By conducting door-to-door health surveys and holding collaborative workshops with residents and other stakeholders to discuss their findings, the team provided tangible evidence that empowered individuals to advocate for health interventions and regulatory change.

The French Agency for Food, Environmental and Occupational Health provided funding for the project, which drew regional, national, and international media coverage, and piqued the interest of other French communities that wished to embark on similar studies.

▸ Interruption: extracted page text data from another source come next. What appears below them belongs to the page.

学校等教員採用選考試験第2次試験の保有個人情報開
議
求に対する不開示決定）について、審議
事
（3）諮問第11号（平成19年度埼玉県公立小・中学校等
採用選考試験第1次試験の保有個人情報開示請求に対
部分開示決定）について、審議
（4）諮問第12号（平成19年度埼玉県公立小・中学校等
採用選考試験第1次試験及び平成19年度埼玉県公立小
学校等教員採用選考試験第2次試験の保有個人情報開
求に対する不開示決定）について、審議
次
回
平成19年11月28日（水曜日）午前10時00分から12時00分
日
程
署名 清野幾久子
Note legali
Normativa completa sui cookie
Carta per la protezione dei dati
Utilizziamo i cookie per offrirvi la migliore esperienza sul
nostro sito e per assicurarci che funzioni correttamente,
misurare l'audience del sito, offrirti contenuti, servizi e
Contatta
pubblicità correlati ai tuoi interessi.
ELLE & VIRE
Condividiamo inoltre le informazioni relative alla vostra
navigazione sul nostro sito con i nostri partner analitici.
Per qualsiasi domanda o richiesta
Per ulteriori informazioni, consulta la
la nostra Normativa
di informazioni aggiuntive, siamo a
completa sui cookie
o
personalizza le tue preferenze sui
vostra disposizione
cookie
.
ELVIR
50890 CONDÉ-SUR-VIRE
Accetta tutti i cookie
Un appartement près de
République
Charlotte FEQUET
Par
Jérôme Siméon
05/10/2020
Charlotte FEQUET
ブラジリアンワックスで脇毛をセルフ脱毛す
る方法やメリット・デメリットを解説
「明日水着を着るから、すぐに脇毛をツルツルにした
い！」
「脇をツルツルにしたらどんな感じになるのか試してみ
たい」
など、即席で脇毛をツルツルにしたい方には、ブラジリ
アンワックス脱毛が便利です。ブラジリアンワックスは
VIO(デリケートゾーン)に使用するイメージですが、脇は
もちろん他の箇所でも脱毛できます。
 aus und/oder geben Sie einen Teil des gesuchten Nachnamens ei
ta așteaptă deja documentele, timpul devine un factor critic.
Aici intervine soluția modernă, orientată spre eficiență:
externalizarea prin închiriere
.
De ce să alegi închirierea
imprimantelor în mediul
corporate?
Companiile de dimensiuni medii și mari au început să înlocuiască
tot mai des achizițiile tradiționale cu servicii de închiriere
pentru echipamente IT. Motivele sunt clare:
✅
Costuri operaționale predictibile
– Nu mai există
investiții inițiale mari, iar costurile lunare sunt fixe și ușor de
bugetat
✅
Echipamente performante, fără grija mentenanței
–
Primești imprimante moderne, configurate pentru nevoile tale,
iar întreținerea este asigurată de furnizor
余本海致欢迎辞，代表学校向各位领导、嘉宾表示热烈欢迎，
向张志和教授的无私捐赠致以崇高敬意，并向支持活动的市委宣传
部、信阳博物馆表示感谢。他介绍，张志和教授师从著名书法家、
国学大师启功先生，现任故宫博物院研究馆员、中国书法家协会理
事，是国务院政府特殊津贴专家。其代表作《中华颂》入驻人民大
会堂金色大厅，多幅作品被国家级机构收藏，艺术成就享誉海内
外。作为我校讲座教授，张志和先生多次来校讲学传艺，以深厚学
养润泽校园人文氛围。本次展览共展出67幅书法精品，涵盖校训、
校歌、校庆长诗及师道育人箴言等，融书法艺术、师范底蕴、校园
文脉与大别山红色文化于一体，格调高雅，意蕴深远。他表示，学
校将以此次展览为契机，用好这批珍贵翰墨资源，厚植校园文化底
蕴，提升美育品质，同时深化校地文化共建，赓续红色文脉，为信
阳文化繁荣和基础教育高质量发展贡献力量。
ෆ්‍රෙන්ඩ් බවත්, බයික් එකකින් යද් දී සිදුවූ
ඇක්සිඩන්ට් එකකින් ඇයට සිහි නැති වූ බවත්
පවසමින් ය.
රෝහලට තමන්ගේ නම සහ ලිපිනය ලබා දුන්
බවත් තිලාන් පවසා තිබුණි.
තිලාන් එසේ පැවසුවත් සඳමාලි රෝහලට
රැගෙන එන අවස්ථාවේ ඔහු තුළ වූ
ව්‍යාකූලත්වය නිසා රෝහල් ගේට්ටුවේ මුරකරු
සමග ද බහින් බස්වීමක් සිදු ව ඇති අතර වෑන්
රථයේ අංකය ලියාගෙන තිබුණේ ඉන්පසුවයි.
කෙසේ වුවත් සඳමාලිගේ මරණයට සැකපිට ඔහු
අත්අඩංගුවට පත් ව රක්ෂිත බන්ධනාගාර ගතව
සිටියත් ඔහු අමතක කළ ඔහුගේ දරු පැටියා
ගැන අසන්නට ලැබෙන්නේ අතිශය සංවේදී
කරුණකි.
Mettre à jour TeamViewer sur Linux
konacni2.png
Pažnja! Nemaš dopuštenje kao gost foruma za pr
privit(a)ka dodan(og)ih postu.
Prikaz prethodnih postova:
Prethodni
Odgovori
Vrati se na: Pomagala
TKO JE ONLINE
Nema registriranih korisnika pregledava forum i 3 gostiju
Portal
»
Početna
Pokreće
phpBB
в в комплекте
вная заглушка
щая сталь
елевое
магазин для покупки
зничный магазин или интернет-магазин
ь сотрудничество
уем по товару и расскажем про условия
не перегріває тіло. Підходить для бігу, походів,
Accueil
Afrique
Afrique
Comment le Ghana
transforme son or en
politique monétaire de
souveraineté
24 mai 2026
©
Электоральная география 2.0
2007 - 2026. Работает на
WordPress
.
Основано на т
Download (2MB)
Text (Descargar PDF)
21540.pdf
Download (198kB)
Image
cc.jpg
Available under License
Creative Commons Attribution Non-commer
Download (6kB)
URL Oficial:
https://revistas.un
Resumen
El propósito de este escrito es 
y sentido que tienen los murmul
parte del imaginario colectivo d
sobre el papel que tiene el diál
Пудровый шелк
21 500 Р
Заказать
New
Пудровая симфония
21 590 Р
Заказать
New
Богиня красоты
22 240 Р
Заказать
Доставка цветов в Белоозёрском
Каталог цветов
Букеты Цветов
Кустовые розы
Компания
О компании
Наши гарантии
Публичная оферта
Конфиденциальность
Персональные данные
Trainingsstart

Ultimately, team members discovered that residents had a strong interest in research as a means to answer questions about health. They believed that community-based research can create social and policy changes.

Let people lead

Allen’s time in France taught her the importance of letting the community lead – a lesson she will take with her to Louisiana.

“I learned that staying behind the scenes is important if you want participatory projects to work,” Allen said. “You need to turn it over to the people early and step away from the press camera, directing journalists to speak to the residents instead. I learned it in France, in large part because my language skills were limited so that I had to do that. But it turned out to be a brilliant decision, because the people take it and run with it. So, I’m planning to work the same way with communities in Louisiana, such that the community will vocalize their health issues backed by the science they helped produce early on. "

Allen said the methodology of participatory health science has become popular in France.

"It's really seated itself within the French health service so that they now do this, particularly in areas where citizens are really not trusting of the state,” she said. “I’ve been amazed at the impact it’s had. People will never be the same. They’re not going to be docile subjects anymore.”

She said her hope for Louisiana is that the project will “be even better.”

Allen said team members will not conduct door-to-door surveys in Louisiana but instead use state data when they head into Cancer Alley and beyond. Allen said that groups from Texas, where the chemical industry is “growing by leaps and bounds,” also have expressed interest in similar studies. Allen said the work is meant to evoke policy changes.

“The state of Louisiana is heavily aligned with the oil industry and their lobbyists,” she said.

Using state data, Allen said, will make it harder for naysayers to argue against the results. She said she expects the team to capture a huge snapshot of health issues including among the region’s pediatric population.

Saul Halfon, associate professor and the chair of Virginia Tech’s Department of Science, Technology, and Society, said Allen’s work bridges the chasm between strong, empirical social science and the world of public science, supporting the needs of under-resourced and minority communities.

“She has consistently worked with these communities in their struggle against toxic chemicals and the institutions that produce and allow those chemicals to accumulate,” he said. “This kind of social-justice oriented, engaged scholarship serves as an ideal model for the ways that a land-grant university like Virginia Tech can make a difference in everyday lives.”